*** Recorded data Section Begins ***

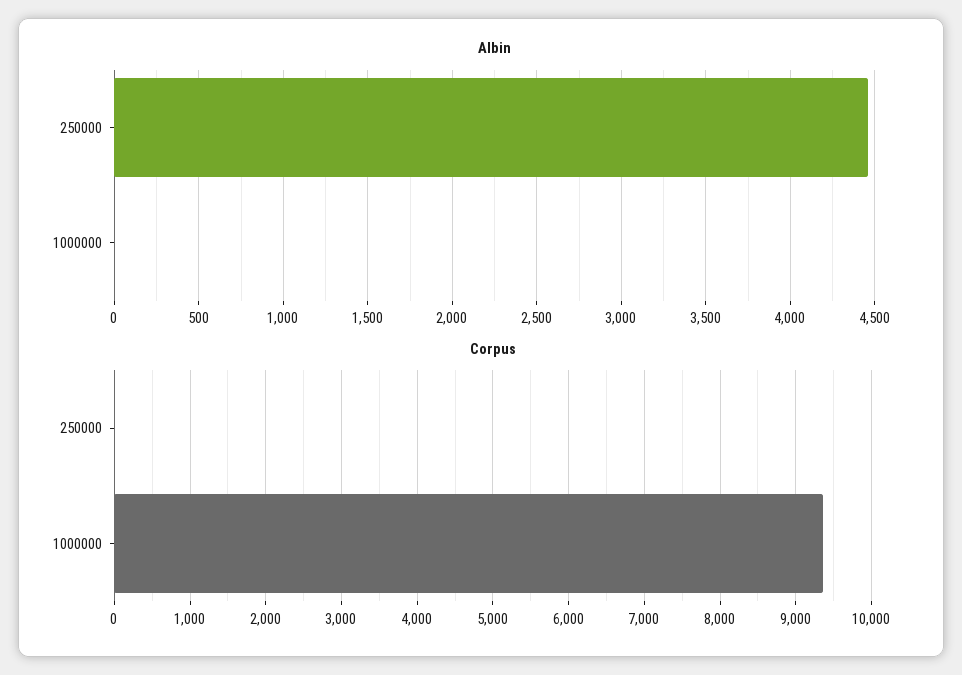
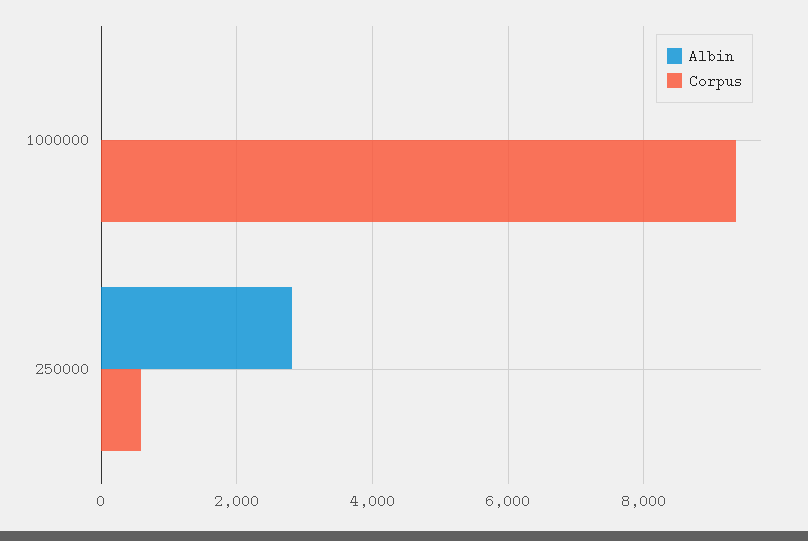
  {
    "Albin": {
-     "250000": 4450,
+     "250000": 2800,
      "1000000": 0
    },
    "Corpus": {
-     "250000": 0,
+     "250000": 600,
      "1000000": 9400
    }
  }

*** Recorded data Section Ends ***

» Problem to work on
A faithful copy of every record is needed here. Leave the images out of it.

» Solved problem
  {
    "Albin": {
-     "250000": 4450,
+     "250000": 2800,
      "1000000": 0
    },
    "Corpus": {
-     "250000": 0,
+     "250000": 600,
      "1000000": 9400
    }
  }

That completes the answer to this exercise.